Ever since our culture has become obsessed with cleansing, everybody has attempted some form of a juice cleanse in their life — some ending better than others and actually lasting longer than a hot minute. And there’s nothing wrong with drinking juice, although it’s not as healthful as eating fresh fruits and vegetables, which are packed with vitamins, minerals, antioxidants and plenty of fiber, especially in their skins and pulp.
Along with not receiving all the healthy vitamins and minerals that actual fruit have to offer, the juice used in juice cleanses does not come cheap. They require expensive, prepackaged bottles of pulverized produce blends. The two trendy beverages are the green mixture containing kale, spinach, green apple, cucumber, celery and lettuce or a red concoction made with apple, carrot, beets, lemon and ginger.
According to dietitian and spokeswoman for the Academy of Nutrition and Diabetics Joy Dubost, juice cleanses and liquid detox diets are not a healthy approach to weight loss.
Now that we know what we’ve sort of always known, let’s get to busting some juice cleanse myths:
Myth No. 1: People need to detox in order to be healthy
The body detoxifies itself naturally, primarily through the action of the liver, kidneys and gastrointestinal (GI) tract, Dubost said.

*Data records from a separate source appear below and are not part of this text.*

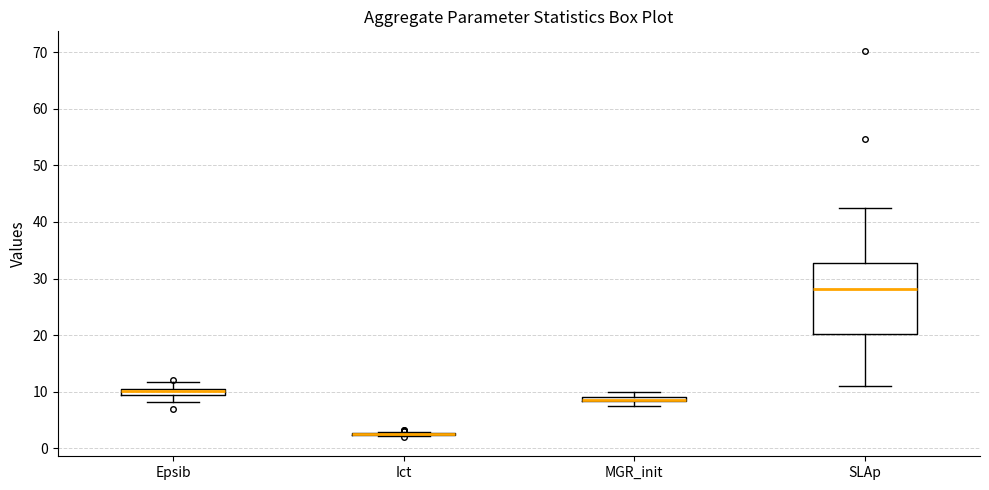

Which box is the tallest, from its lower edge to its upper edge?

SLAp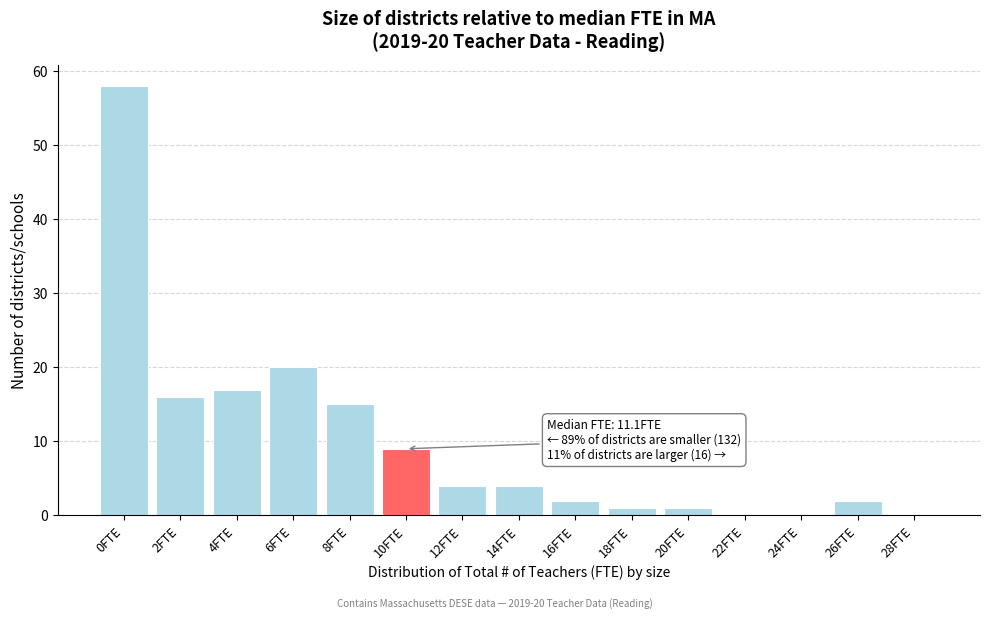

Reading left to right, what are all the values shown in this chart?

0FTE=58	2FTE=16	4FTE=17	6FTE=20	8FTE=15	10FTE=9	12FTE=4	14FTE=4	16FTE=2	18FTE=1	20FTE=1	22FTE=0	24FTE=0	26FTE=2	28FTE=0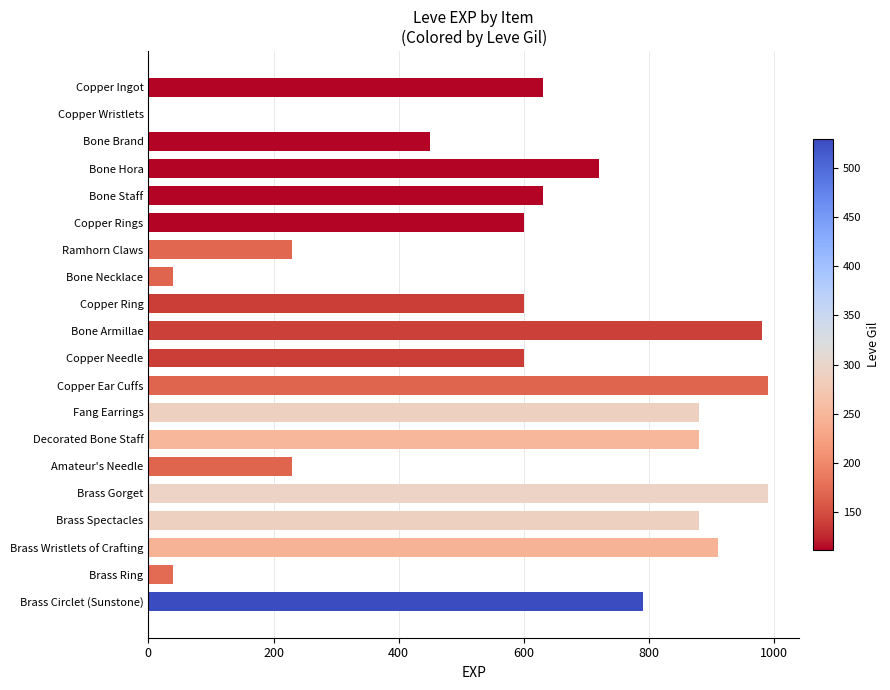

Reading top to bottom, list all the values displayed in this chart.

Copper Ingot=630	Copper Wristlets=1	Bone Brand=450	Bone Hora=720	Bone Staff=630	Copper Rings=600	Ramhorn Claws=230	Bone Necklace=40	Copper Ring=600	Bone Armillae=980	Copper Needle=600	Copper Ear Cuffs=990	Fang Earrings=880	Decorated Bone Staff=880	Amateur's Needle=230	Brass Gorget=990	Brass Spectacles=880	Brass Wristlets of Crafting=910	Brass Ring=40	Brass Circlet (Sunstone)=790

Myth No. 2: Cleansing is good for your body — it can improve your energy and health
According to Dubost, people have this false sense of security about being on a juice cleanse and believe they are doing something beneficial, when in fact people who do these cleanses are doing anything but that.
Myth No. 3: A juice cleanse is a good way to lose weight
While an individual may shed a few pounds in the beginning of a cleanse, due to a loss of water, it is ineffective as a long-term solution to weight loss, Dubost said.